● Provided records
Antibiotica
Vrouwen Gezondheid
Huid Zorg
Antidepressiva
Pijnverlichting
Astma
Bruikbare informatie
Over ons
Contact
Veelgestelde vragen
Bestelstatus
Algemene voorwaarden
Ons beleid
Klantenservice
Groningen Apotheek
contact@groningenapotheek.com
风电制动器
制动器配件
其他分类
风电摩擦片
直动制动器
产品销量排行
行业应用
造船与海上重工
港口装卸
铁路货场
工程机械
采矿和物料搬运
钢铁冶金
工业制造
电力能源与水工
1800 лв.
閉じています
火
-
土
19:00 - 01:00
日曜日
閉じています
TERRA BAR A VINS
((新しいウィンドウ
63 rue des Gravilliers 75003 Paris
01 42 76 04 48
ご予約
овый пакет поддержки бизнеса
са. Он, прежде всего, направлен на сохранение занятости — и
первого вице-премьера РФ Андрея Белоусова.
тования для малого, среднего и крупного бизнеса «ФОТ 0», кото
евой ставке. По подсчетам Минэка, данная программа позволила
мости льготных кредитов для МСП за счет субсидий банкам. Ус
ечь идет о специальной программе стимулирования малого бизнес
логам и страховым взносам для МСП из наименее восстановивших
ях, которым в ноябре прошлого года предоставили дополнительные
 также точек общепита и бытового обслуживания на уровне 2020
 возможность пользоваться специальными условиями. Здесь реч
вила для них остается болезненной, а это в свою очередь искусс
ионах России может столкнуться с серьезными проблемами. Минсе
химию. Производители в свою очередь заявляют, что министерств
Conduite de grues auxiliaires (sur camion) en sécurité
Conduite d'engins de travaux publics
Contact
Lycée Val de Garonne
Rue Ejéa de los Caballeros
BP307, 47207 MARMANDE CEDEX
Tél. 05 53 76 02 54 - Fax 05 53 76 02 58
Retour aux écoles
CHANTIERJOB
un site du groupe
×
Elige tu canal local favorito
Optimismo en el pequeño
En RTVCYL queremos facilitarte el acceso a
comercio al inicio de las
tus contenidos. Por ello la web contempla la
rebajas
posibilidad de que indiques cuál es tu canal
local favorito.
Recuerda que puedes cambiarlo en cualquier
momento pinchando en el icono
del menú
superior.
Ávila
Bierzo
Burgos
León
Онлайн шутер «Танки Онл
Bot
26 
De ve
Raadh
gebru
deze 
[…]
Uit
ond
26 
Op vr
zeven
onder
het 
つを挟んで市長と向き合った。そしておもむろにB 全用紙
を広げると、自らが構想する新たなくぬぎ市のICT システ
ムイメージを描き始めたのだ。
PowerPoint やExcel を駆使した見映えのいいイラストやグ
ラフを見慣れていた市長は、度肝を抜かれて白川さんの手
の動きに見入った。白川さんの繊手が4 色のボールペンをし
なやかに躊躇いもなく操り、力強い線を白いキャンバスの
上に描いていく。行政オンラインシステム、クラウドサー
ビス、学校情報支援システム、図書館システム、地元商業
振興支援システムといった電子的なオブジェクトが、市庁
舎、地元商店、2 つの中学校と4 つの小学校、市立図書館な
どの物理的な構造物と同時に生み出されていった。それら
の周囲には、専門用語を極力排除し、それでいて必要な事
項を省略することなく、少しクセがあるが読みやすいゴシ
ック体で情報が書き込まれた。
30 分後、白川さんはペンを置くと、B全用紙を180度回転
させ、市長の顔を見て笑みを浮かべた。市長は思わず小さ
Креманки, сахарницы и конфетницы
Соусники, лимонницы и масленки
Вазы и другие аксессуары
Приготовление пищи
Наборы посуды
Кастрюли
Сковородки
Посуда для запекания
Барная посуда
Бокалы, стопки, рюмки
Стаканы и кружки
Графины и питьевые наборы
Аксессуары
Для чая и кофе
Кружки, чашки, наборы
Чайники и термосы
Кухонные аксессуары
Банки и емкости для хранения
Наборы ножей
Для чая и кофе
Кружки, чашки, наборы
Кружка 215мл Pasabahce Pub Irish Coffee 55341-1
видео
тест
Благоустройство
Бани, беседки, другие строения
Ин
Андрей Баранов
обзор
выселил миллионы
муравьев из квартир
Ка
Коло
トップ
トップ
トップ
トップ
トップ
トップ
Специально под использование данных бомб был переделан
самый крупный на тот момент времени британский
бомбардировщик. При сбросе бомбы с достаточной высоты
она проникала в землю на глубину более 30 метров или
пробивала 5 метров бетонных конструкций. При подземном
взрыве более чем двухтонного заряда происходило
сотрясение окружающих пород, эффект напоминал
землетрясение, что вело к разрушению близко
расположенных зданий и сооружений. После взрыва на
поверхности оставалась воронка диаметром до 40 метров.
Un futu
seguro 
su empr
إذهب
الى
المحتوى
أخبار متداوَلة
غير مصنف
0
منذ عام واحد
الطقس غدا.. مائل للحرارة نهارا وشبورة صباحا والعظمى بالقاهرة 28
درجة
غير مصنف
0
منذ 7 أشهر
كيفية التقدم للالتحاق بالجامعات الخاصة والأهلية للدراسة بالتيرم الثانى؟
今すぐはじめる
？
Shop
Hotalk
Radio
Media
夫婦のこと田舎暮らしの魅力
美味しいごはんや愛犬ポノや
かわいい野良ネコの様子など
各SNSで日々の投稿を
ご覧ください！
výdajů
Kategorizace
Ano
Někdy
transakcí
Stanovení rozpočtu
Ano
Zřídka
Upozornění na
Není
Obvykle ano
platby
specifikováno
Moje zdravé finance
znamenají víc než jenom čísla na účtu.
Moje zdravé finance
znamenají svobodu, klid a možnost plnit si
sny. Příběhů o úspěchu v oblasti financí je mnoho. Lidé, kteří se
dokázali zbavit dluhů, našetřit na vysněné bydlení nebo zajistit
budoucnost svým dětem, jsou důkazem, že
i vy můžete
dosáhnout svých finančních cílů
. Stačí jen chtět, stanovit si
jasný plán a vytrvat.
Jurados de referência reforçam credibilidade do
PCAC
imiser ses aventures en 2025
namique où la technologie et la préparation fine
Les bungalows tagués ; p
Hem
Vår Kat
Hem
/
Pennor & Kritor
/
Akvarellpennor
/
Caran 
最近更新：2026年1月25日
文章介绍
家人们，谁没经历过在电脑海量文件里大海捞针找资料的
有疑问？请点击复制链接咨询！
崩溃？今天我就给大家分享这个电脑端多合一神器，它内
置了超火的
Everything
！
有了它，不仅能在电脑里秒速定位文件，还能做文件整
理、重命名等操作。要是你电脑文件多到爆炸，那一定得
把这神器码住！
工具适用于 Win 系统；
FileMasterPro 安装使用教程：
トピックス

● Problem details
Please print all the data again exactly as given.

● The answer
Antibiotica
Vrouwen Gezondheid
Huid Zorg
Antidepressiva
Pijnverlichting
Astma
Bruikbare informatie
Over ons
Contact
Veelgestelde vragen
Bestelstatus
Algemene voorwaarden
Ons beleid
Klantenservice
Groningen Apotheek
contact@groningenapotheek.com
风电制动器
制动器配件
其他分类
风电摩擦片
直动制动器
产品销量排行
行业应用
造船与海上重工
港口装卸
铁路货场
工程机械
采矿和物料搬运
钢铁冶金
工业制造
电力能源与水工
1800 лв.
閉じています
火
-
土
19:00 - 01:00
日曜日
閉じています
TERRA BAR A VINS
((新しいウィンドウ
63 rue des Gravilliers 75003 Paris
01 42 76 04 48
ご予約
овый пакет поддержки бизнеса
са. Он, прежде всего, направлен на сохранение занятости — и
первого вице-премьера РФ Андрея Белоусова.
тования для малого, среднего и крупного бизнеса «ФОТ 0», кото
евой ставке. По подсчетам Минэка, данная программа позволила
мости льготных кредитов для МСП за счет субсидий банкам. Ус
ечь идет о специальной программе стимулирования малого бизнес
логам и страховым взносам для МСП из наименее восстановивших
ях, которым в ноябре прошлого года предоставили дополнительные
 также точек общепита и бытового обслуживания на уровне 2020
 возможность пользоваться специальными условиями. Здесь реч
вила для них остается болезненной, а это в свою очередь искусс
ионах России может столкнуться с серьезными проблемами. Минсе
химию. Производители в свою очередь заявляют, что министерств
Conduite de grues auxiliaires (sur camion) en sécurité
Conduite d'engins de travaux publics
Contact
Lycée Val de Garonne
Rue Ejéa de los Caballeros
BP307, 47207 MARMANDE CEDEX
Tél. 05 53 76 02 54 - Fax 05 53 76 02 58
Retour aux écoles
CHANTIERJOB
un site du groupe
×
Elige tu canal local favorito
Optimismo en el pequeño
En RTVCYL queremos facilitarte el acceso a
comercio al inicio de las
tus contenidos. Por ello la web contempla la
rebajas
posibilidad de que indiques cuál es tu canal
local favorito.
Recuerda que puedes cambiarlo en cualquier
momento pinchando en el icono
del menú
superior.
Ávila
Bierzo
Burgos
León
Онлайн шутер «Танки Онл
Bot
26 
De ve
Raadh
gebru
deze 
[…]
Uit
ond
26 
Op vr
zeven
onder
het 
つを挟んで市長と向き合った。そしておもむろにB 全用紙
を広げると、自らが構想する新たなくぬぎ市のICT システ
ムイメージを描き始めたのだ。
PowerPoint やExcel を駆使した見映えのいいイラストやグ
ラフを見慣れていた市長は、度肝を抜かれて白川さんの手
の動きに見入った。白川さんの繊手が4 色のボールペンをし
なやかに躊躇いもなく操り、力強い線を白いキャンバスの
上に描いていく。行政オンラインシステム、クラウドサー
ビス、学校情報支援システム、図書館システム、地元商業
振興支援システムといった電子的なオブジェクトが、市庁
舎、地元商店、2 つの中学校と4 つの小学校、市立図書館な
どの物理的な構造物と同時に生み出されていった。それら
の周囲には、専門用語を極力排除し、それでいて必要な事
項を省略することなく、少しクセがあるが読みやすいゴシ
ック体で情報が書き込まれた。
30 分後、白川さんはペンを置くと、B全用紙を180度回転
させ、市長の顔を見て笑みを浮かべた。市長は思わず小さ
Креманки, сахарницы и конфетницы
Соусники, лимонницы и масленки
Вазы и другие аксессуары
Приготовление пищи
Наборы посуды
Кастрюли
Сковородки
Посуда для запекания
Барная посуда
Бокалы, стопки, рюмки
Стаканы и кружки
Графины и питьевые наборы
Аксессуары
Для чая и кофе
Кружки, чашки, наборы
Чайники и термосы
Кухонные аксессуары
Банки и емкости для хранения
Наборы ножей
Для чая и кофе
Кружки, чашки, наборы
Кружка 215мл Pasabahce Pub Irish Coffee 55341-1
видео
тест
Благоустройство
Бани, беседки, другие строения
Ин
Андрей Баранов
обзор
выселил миллионы
муравьев из квартир
Ка
Коло
トップ
トップ
トップ
トップ
トップ
トップ
Специально под использование данных бомб был переделан
самый крупный на тот момент времени британский
бомбардировщик. При сбросе бомбы с достаточной высоты
она проникала в землю на глубину более 30 метров или
пробивала 5 метров бетонных конструкций. При подземном
взрыве более чем двухтонного заряда происходило
сотрясение окружающих пород, эффект напоминал
землетрясение, что вело к разрушению близко
расположенных зданий и сооружений. После взрыва на
поверхности оставалась воронка диаметром до 40 метров.
Un futu
seguro 
su empr
إذهب
الى
المحتوى
أخبار متداوَلة
غير مصنف
0
منذ عام واحد
الطقس غدا.. مائل للحرارة نهارا وشبورة صباحا والعظمى بالقاهرة 28
درجة
غير مصنف
0
منذ 7 أشهر
كيفية التقدم للالتحاق بالجامعات الخاصة والأهلية للدراسة بالتيرم الثانى؟
今すぐはじめる
？
Shop
Hotalk
Radio
Media
夫婦のこと田舎暮らしの魅力
美味しいごはんや愛犬ポノや
かわいい野良ネコの様子など
各SNSで日々の投稿を
ご覧ください！
výdajů
Kategorizace
Ano
Někdy
transakcí
Stanovení rozpočtu
Ano
Zřídka
Upozornění na
Není
Obvykle ano
platby
specifikováno
Moje zdravé finance
znamenají víc než jenom čísla na účtu.
Moje zdravé finance
znamenají svobodu, klid a možnost plnit si
sny. Příběhů o úspěchu v oblasti financí je mnoho. Lidé, kteří se
dokázali zbavit dluhů, našetřit na vysněné bydlení nebo zajistit
budoucnost svým dětem, jsou důkazem, že
i vy můžete
dosáhnout svých finančních cílů
. Stačí jen chtět, stanovit si
jasný plán a vytrvat.
Jurados de referência reforçam credibilidade do
PCAC
imiser ses aventures en 2025
namique où la technologie et la préparation fine
Les bungalows tagués ; p
Hem
Vår Kat
Hem
/
Pennor & Kritor
/
Akvarellpennor
/
Caran 
最近更新：2026年1月25日
文章介绍
家人们，谁没经历过在电脑海量文件里大海捞针找资料的
有疑问？请点击复制链接咨询！
崩溃？今天我就给大家分享这个电脑端多合一神器，它内
置了超火的
Everything
！
有了它，不仅能在电脑里秒速定位文件，还能做文件整
理、重命名等操作。要是你电脑文件多到爆炸，那一定得
把这神器码住！
工具适用于 Win 系统；
FileMasterPro 安装使用教程：
トピックス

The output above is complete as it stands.